Working with Files in Git¶
Git provides powerful tools for managing files throughout their lifecycle. This guide covers adding, modifying, moving, renaming, and deleting files in your Git repository.
File Lifecycle in Git¶
Files in a Git repository go through different states:
graph TD
A[Untracked] -->|git add| B[Staged]
B -->|git commit| C[Committed]
C -->|modify| D[Modified]
D -->|git add| B
C -->|git rm| E[Deleted]
E -->|git add| B
C -->|git mv| F[Renamed/Moved]
F -->|git commit| C
Adding New Files¶
Creating and Adding Files¶
# Create a new file
echo "console.log('Hello World');" > script.js
# Check status
git status
# Add the file to staging
git add script.js
# Commit the file
git commit -m "Add JavaScript file"
Adding Multiple Files¶
# Add specific files
git add file1.txt file2.txt file3.txt
# Add all files in current directory
git add .
# Add all files in specific directory
git add src/
# Add files by pattern
git add *.js
git add **/*.css
Modifying Existing Files¶
Basic Modification Workflow¶
# Modify a file
echo "Updated content" >> existing-file.txt
# Check what changed
git diff
# Stage the changes
git add existing-file.txt
# Commit the changes
git commit -m "Update existing file content"
Viewing Changes¶
# See unstaged changes
git diff
# See staged changes
git diff --staged
# See changes in specific file
git diff filename.txt
# See changes between commits
git diff HEAD~1 HEAD
Moving and Renaming Files¶
Using Git to Move/Rename¶
# Rename a file
git mv old-name.txt new-name.txt
# Move a file to different directory
git mv file.txt src/file.txt
# Move and rename simultaneously
git mv old-file.txt src/new-file.txt
# Commit the changes
git commit -m "Rename and reorganize files"
Manual Move/Rename (Not Recommended)¶
# If you moved files manually outside of Git
mv old-file.txt new-file.txt
# Git sees this as deletion and addition
git status
# Stage both operations
git add old-file.txt new-file.txt
# Git will detect the rename
git status
Deleting Files¶
Remove File from Git and Filesystem¶
# Delete file using Git (removes from both Git and disk)
git rm unwanted-file.txt
# Commit the deletion
git commit -m "Remove unwanted file"
Remove File from Git Only (Keep on Disk)¶
# Remove from Git tracking but keep local copy
git rm --cached secret-file.txt
# Add to .gitignore to prevent re-tracking
echo "secret-file.txt" >> .gitignore
# Commit the changes
git add .gitignore
git commit -m "Stop tracking secret file"
Remove Directory¶
# Remove directory and all contents
git rm -r old-directory/
# Commit the deletion
git commit -m "Remove old directory"

□ □ □ □

### Goal of the exercise
Continue the Git file-handling guide from the end of its last section, in the same style.

### Extracted entries
□ □ □ □

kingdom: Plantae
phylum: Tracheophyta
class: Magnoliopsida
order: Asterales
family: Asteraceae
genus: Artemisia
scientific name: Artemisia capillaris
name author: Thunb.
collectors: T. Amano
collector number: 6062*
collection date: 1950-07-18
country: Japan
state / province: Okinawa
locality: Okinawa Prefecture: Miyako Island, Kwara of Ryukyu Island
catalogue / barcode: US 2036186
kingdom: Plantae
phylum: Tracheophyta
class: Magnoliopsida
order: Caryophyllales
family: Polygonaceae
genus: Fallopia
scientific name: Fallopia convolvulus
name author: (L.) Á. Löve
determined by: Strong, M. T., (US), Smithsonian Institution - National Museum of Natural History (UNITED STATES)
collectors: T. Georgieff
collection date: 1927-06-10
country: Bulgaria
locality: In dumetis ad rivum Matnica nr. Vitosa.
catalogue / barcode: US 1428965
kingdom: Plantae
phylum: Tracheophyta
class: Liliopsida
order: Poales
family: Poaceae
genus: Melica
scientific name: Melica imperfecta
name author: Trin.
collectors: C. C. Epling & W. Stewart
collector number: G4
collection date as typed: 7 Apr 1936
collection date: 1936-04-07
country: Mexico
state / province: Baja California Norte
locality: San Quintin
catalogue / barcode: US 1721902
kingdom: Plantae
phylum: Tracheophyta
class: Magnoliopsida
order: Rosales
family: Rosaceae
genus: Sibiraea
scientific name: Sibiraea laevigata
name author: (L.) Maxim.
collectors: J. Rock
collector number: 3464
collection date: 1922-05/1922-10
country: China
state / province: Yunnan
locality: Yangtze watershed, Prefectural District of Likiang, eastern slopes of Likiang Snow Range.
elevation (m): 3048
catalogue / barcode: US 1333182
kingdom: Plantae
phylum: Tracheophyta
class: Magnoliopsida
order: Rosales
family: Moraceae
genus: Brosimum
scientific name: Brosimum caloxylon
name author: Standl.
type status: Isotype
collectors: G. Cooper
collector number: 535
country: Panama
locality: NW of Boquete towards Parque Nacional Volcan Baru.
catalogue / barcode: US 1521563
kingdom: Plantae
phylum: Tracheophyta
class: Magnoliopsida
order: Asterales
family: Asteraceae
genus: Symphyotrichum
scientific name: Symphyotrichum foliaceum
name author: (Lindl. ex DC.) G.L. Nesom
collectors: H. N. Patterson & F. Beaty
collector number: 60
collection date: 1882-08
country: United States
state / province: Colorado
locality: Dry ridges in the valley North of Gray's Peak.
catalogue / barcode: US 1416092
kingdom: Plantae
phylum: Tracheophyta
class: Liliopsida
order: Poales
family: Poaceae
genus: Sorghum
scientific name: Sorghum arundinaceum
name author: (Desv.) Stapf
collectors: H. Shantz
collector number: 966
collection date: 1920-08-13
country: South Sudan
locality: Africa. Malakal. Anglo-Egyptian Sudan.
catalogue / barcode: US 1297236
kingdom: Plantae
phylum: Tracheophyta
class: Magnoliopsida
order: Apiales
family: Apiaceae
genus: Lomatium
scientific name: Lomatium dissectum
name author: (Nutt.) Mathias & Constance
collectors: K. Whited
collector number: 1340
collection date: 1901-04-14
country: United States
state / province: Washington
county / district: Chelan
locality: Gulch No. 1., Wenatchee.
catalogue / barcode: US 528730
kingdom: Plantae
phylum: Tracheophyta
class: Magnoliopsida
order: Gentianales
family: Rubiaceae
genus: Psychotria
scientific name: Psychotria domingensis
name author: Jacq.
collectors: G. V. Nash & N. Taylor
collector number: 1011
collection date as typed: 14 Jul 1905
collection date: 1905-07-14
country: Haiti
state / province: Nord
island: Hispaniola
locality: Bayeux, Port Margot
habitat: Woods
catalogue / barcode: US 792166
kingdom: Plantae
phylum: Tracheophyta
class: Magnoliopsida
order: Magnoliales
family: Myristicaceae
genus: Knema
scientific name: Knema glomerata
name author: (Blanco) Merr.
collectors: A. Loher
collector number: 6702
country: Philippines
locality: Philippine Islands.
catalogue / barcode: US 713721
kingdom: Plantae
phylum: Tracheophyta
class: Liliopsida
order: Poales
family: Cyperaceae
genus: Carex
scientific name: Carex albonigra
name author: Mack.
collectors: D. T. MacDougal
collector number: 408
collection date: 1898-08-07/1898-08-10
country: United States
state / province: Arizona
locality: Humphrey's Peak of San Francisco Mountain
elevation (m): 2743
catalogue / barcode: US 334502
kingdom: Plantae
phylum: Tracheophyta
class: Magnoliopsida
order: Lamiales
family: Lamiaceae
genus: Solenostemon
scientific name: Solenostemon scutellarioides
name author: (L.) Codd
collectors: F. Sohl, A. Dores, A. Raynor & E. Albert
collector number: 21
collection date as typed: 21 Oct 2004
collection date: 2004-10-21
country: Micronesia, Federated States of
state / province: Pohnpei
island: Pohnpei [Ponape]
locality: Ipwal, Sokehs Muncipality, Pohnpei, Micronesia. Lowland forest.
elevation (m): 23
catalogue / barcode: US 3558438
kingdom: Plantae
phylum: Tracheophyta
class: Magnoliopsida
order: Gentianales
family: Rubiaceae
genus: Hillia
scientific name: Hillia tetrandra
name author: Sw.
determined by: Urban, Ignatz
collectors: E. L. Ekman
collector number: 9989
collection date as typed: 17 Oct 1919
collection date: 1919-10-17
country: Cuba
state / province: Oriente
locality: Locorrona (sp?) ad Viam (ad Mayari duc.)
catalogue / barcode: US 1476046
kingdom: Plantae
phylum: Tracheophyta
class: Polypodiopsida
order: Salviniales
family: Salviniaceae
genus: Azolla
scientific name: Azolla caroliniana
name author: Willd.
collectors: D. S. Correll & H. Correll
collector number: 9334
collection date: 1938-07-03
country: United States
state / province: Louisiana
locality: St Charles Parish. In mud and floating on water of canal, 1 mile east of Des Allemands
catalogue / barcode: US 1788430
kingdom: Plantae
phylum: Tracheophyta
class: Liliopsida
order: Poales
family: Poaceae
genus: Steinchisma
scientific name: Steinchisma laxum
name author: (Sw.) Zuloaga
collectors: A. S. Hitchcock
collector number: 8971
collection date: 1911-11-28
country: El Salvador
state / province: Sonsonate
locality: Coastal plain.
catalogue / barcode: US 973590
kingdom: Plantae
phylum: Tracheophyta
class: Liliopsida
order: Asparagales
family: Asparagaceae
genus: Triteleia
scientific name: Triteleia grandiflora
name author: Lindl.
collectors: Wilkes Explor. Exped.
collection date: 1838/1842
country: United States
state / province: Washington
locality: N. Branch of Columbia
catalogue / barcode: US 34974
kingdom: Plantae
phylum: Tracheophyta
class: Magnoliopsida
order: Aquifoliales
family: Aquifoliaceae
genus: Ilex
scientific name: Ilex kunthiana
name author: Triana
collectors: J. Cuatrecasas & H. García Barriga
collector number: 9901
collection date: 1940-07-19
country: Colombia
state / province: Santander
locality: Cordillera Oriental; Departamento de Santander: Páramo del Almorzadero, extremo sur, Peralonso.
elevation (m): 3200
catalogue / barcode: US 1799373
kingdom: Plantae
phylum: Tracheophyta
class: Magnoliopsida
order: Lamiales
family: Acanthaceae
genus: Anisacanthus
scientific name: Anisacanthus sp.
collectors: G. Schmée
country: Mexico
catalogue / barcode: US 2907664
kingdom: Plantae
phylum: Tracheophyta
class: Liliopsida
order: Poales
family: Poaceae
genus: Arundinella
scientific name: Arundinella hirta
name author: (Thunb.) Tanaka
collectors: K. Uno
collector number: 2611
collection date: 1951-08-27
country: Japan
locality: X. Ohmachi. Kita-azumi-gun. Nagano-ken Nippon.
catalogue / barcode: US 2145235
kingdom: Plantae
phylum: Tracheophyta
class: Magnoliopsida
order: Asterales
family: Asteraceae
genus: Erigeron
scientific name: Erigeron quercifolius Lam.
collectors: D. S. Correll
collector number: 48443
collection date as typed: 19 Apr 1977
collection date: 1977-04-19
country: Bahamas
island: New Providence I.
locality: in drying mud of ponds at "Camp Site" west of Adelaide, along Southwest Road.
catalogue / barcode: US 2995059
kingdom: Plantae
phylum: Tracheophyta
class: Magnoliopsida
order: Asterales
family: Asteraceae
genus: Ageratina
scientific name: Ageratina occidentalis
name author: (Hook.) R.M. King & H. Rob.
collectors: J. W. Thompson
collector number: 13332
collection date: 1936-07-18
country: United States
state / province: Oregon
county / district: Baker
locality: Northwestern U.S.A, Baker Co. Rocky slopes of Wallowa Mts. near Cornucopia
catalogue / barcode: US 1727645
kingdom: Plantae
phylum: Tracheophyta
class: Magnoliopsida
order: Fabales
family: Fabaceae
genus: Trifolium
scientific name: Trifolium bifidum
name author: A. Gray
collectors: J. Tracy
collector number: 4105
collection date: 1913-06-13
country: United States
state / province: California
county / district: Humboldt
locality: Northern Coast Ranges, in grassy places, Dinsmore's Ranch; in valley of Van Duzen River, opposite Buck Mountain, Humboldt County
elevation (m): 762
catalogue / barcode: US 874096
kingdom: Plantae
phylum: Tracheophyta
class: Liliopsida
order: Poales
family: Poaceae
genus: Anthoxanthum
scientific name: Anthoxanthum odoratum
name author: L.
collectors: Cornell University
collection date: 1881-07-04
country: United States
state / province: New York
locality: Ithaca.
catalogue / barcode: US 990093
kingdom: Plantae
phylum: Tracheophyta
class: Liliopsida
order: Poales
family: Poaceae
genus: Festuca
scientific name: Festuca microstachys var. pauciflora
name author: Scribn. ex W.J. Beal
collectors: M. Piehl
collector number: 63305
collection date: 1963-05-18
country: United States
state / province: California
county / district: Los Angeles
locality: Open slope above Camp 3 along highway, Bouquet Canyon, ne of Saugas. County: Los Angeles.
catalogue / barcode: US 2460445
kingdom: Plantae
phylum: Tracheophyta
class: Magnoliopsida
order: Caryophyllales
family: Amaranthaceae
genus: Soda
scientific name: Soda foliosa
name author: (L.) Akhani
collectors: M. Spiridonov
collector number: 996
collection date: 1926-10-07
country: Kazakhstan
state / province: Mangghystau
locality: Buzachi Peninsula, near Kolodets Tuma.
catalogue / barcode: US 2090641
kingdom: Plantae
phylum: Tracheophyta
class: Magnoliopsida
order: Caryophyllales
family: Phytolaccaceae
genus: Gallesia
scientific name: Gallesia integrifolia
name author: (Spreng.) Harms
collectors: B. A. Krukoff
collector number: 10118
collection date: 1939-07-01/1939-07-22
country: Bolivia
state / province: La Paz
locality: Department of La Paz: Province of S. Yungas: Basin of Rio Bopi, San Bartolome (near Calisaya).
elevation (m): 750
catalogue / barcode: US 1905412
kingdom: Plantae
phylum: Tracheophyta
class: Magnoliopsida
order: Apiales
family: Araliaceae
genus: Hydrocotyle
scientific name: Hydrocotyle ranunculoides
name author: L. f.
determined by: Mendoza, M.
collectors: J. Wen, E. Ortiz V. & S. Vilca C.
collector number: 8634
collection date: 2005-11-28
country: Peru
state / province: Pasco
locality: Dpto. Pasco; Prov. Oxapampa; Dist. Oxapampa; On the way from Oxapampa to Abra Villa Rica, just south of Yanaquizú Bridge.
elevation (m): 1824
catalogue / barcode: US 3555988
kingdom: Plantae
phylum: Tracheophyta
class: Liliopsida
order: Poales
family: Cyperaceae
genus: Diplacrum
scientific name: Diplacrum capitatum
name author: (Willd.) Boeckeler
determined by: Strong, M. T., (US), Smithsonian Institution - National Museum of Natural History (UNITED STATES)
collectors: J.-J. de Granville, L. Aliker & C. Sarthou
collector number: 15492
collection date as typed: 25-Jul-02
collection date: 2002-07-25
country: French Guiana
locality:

□ □ □ □

### Result of this exercise
Practical Examples¶
Example 1: Reorganizing Project Structure¶
# Current structure:
# project/
# ├── index.html
# ├── style.css
# └── script.js
# Create new structure
mkdir src css js
# Move files using Git
git mv index.html src/
git mv style.css css/
git mv script.js js/
# Check status
git status
# Commit the reorganization
git commit -m "Reorganize project structure"
# Final structure:
# project/
# ├── src/
# │ └── index.html
# ├── css/
# │ └── style.css
# └── js/
# └── script.js
Example 2: Cleaning Up Old Files¶
# Remove multiple obsolete files
git rm old-config.txt deprecated-script.js temp-file.log
# Remove empty directories (Git doesn't track empty dirs)
# But you can remove files that make directories empty
git rm old-dir/last-file.txt
# Commit the cleanup
git commit -m "Clean up obsolete files and directories"
Example 3: Renaming with History Preservation¶
# Git automatically tracks renames when using git mv
git mv component.js my-component.js
# Check that Git recognizes it as a rename
git status
# Commit preserves file history
git commit -m "Rename component for clarity"
# View file history (includes pre-rename history)
git log --follow my-component.js
Working with File Permissions¶
Executable Files¶
# Make file executable
chmod +x script.sh
# Git tracks executable permission
git add script.sh
git commit -m "Make script executable"
Checking File Mode Changes¶
# See permission changes
git diff
# Example output shows mode change:
# old mode 100644
# new mode 100755
Handling Special Files¶
Large Files¶
# For large files, consider Git LFS
git lfs track "*.zip"
git add .gitattributes
git add large-file.zip
git commit -m "Add large file with LFS"
Binary Files¶
# Git handles binary files automatically
git add image.png video.mp4 document.pdf
git commit -m "Add binary assets"
# View binary file changes (limited info)
git diff --stat
Symbolic Links¶
# Create symbolic link
ln -s target-file.txt link-to-file.txt
# Git tracks the link, not the target
git add link-to-file.txt
git commit -m "Add symbolic link"
File Patterns and Globbing¶
Using Wildcards¶
# Add all JavaScript files
git add *.js
# Add all files in subdirectories
git add **/*.css
# Add files with specific pattern
git add test-*.js
Advanced Patterns¶
# Add all files except specific ones
git add .
git reset HEAD *.log
# Add files in multiple directories
git add src/ tests/ docs/
Restoring Files¶
Discard Unstaged Changes¶
# Restore specific file to last committed version
git restore filename.txt
# Restore all modified files
git restore .
# Alternative (older syntax)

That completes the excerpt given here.